## [EXERCISE]
Write out the text of all the records below word for word, leaving the pictures out.

Transcribed page contents:
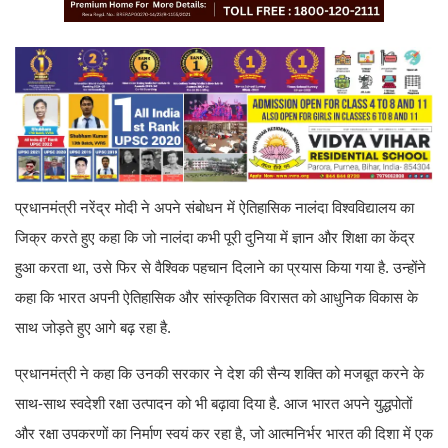
प्रधानमंत्री नरेंद्र मोदी ने अपने संबोधन में ऐतिहासिक नालंदा विश्वविद्यालय का
जिक्र करते हुए कहा कि जो नालंदा कभी पूरी दुनिया में ज्ञान और शिक्षा का केंद्र
हुआ करता था, उसे फिर से वैश्विक पहचान दिलाने का प्रयास किया गया है. उन्होंने
कहा कि भारत अपनी ऐतिहासिक और सांस्कृतिक विरासत को आधुनिक विकास के
साथ जोड़ते हुए आगे बढ़ रहा है.
प्रधानमंत्री ने कहा कि उनकी सरकार ने देश की सैन्य शक्ति को मजबूत करने के
साथ-साथ स्वदेशी रक्षा उत्पादन को भी बढ़ावा दिया है. आज भारत अपने युद्धपोतों
और रक्षा उपकरणों का निर्माण स्वयं कर रहा है, जो आत्मनिर्भर भारत की दिशा में एक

## [WRITTEN ANSWER]
प्रधानमंत्री नरेंद्र मोदी ने अपने संबोधन में ऐतिहासिक नालंदा विश्वविद्यालय का
जिक्र करते हुए कहा कि जो नालंदा कभी पूरी दुनिया में ज्ञान और शिक्षा का केंद्र
हुआ करता था, उसे फिर से वैश्विक पहचान दिलाने का प्रयास किया गया है. उन्होंने
कहा कि भारत अपनी ऐतिहासिक और सांस्कृतिक विरासत को आधुनिक विकास के
साथ जोड़ते हुए आगे बढ़ रहा है.
प्रधानमंत्री ने कहा कि उनकी सरकार ने देश की सैन्य शक्ति को मजबूत करने के
साथ-साथ स्वदेशी रक्षा उत्पादन को भी बढ़ावा दिया है. आज भारत अपने युद्धपोतों
और रक्षा उपकरणों का निर्माण स्वयं कर रहा है, जो आत्मनिर्भर भारत की दिशा में एक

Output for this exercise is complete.